### Activity:
Without including any images, repeat the listing below exactly.

### Material provided:
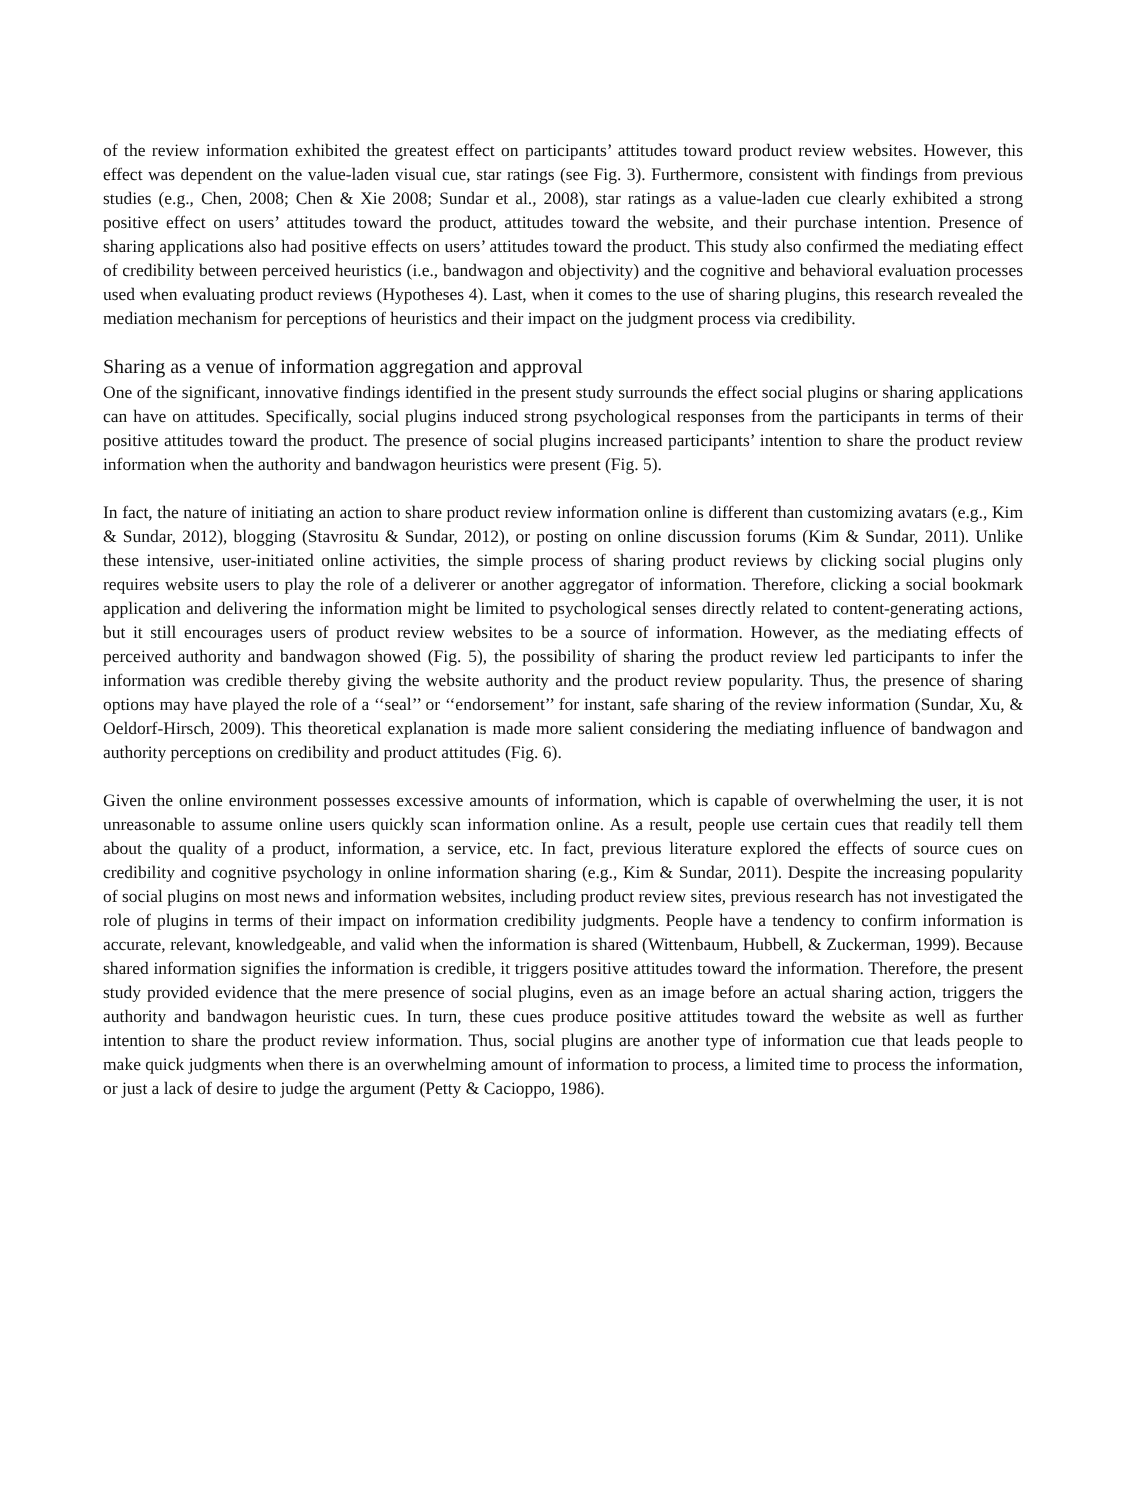of the review information exhibited the greatest effect on participants’ attitudes toward product review websites. However, this effect was dependent on the value-laden visual cue, star ratings (see Fig. 3). Furthermore, consistent with findings from previous studies (e.g., Chen, 2008; Chen & Xie 2008; Sundar et al., 2008), star ratings as a value-laden cue clearly exhibited a strong positive effect on users’ attitudes toward the product, attitudes toward the website, and their purchase intention. Presence of sharing applications also had positive effects on users’ attitudes toward the product. This study also confirmed the mediating effect of credibility between perceived heuristics (i.e., bandwagon and objectivity) and the cognitive and behavioral evaluation processes used when evaluating product reviews (Hypotheses 4). Last, when it comes to the use of sharing plugins, this research revealed the mediation mechanism for perceptions of heuristics and their impact on the judgment process via credibility.
Sharing as a venue of information aggregation and approval
One of the significant, innovative findings identified in the present study surrounds the effect social plugins or sharing applications can have on attitudes. Specifically, social plugins induced strong psychological responses from the participants in terms of their positive attitudes toward the product. The presence of social plugins increased participants’ intention to share the product review information when the authority and bandwagon heuristics were present (Fig. 5).
In fact, the nature of initiating an action to share product review information online is different than customizing avatars (e.g., Kim & Sundar, 2012), blogging (Stavrositu & Sundar, 2012), or posting on online discussion forums (Kim & Sundar, 2011). Unlike these intensive, user-initiated online activities, the simple process of sharing product reviews by clicking social plugins only requires website users to play the role of a deliverer or another aggregator of information. Therefore, clicking a social bookmark application and delivering the information might be limited to psychological senses directly related to content-generating actions, but it still encourages users of product review websites to be a source of information. However, as the mediating effects of perceived authority and bandwagon showed (Fig. 5), the possibility of sharing the product review led participants to infer the information was credible thereby giving the website authority and the product review popularity. Thus, the presence of sharing options may have played the role of a ‘‘seal’’ or ‘‘endorsement’’ for instant, safe sharing of the review information (Sundar, Xu, & Oeldorf-Hirsch, 2009). This theoretical explanation is made more salient considering the mediating influence of bandwagon and authority perceptions on credibility and product attitudes (Fig. 6).
Given the online environment possesses excessive amounts of information, which is capable of overwhelming the user, it is not unreasonable to assume online users quickly scan information online. As a result, people use certain cues that readily tell them about the quality of a product, information, a service, etc. In fact, previous literature explored the effects of source cues on credibility and cognitive psychology in online information sharing (e.g., Kim & Sundar, 2011). Despite the increasing popularity of social plugins on most news and information websites, including product review sites, previous research has not investigated the role of plugins in terms of their impact on information credibility judgments. People have a tendency to confirm information is accurate, relevant, knowledgeable, and valid when the information is shared (Wittenbaum, Hubbell, & Zuckerman, 1999). Because shared information signifies the information is credible, it triggers positive attitudes toward the information. Therefore, the present study provided evidence that the mere presence of social plugins, even as an image before an actual sharing action, triggers the authority and bandwagon heuristic cues. In turn, these cues produce positive attitudes toward the website as well as further intention to share the product review information. Thus, social plugins are another type of information cue that leads people to make quick judgments when there is an overwhelming amount of information to process, a limited time to process the information, or just a lack of desire to judge the argument (Petty & Cacioppo, 1986).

### Answer for this exercise:
of the review information exhibited the greatest effect on participants’ attitudes toward product review websites. However, this effect was dependent on the value-laden visual cue, star ratings (see Fig. 3). Furthermore, consistent with findings from previous studies (e.g., Chen, 2008; Chen & Xie 2008; Sundar et al., 2008), star ratings as a value-laden cue clearly exhibited a strong positive effect on users’ attitudes toward the product, attitudes toward the website, and their purchase intention. Presence of sharing applications also had positive effects on users’ attitudes toward the product. This study also confirmed the mediating effect of credibility between perceived heuristics (i.e., bandwagon and objectivity) and the cognitive and behavioral evaluation processes used when evaluating product reviews (Hypotheses 4). Last, when it comes to the use of sharing plugins, this research revealed the mediation mechanism for perceptions of heuristics and their impact on the judgment process via credibility.
Sharing as a venue of information aggregation and approval
One of the significant, innovative findings identified in the present study surrounds the effect social plugins or sharing applications can have on attitudes. Specifically, social plugins induced strong psychological responses from the participants in terms of their positive attitudes toward the product. The presence of social plugins increased participants’ intention to share the product review information when the authority and bandwagon heuristics were present (Fig. 5).
In fact, the nature of initiating an action to share product review information online is different than customizing avatars (e.g., Kim & Sundar, 2012), blogging (Stavrositu & Sundar, 2012), or posting on online discussion forums (Kim & Sundar, 2011). Unlike these intensive, user-initiated online activities, the simple process of sharing product reviews by clicking social plugins only requires website users to play the role of a deliverer or another aggregator of information. Therefore, clicking a social bookmark application and delivering the information might be limited to psychological senses directly related to content-generating actions, but it still encourages users of product review websites to be a source of information. However, as the mediating effects of perceived authority and bandwagon showed (Fig. 5), the possibility of sharing the product review led participants to infer the information was credible thereby giving the website authority and the product review popularity. Thus, the presence of sharing options may have played the role of a ‘‘seal’’ or ‘‘endorsement’’ for instant, safe sharing of the review information (Sundar, Xu, & Oeldorf-Hirsch, 2009). This theoretical explanation is made more salient considering the mediating influence of bandwagon and authority perceptions on credibility and product attitudes (Fig. 6).
Given the online environment possesses excessive amounts of information, which is capable of overwhelming the user, it is not unreasonable to assume online users quickly scan information online. As a result, people use certain cues that readily tell them about the quality of a product, information, a service, etc. In fact, previous literature explored the effects of source cues on credibility and cognitive psychology in online information sharing (e.g., Kim & Sundar, 2011). Despite the increasing popularity of social plugins on most news and information websites, including product review sites, previous research has not investigated the role of plugins in terms of their impact on information credibility judgments. People have a tendency to confirm information is accurate, relevant, knowledgeable, and valid when the information is shared (Wittenbaum, Hubbell, & Zuckerman, 1999). Because shared information signifies the information is credible, it triggers positive attitudes toward the information. Therefore, the present study provided evidence that the mere presence of social plugins, even as an image before an actual sharing action, triggers the authority and bandwagon heuristic cues. In turn, these cues produce positive attitudes toward the website as well as further intention to share the product review information. Thus, social plugins are another type of information cue that leads people to make quick judgments when there is an overwhelming amount of information to process, a limited time to process the information, or just a lack of desire to judge the argument (Petty & Cacioppo, 1986).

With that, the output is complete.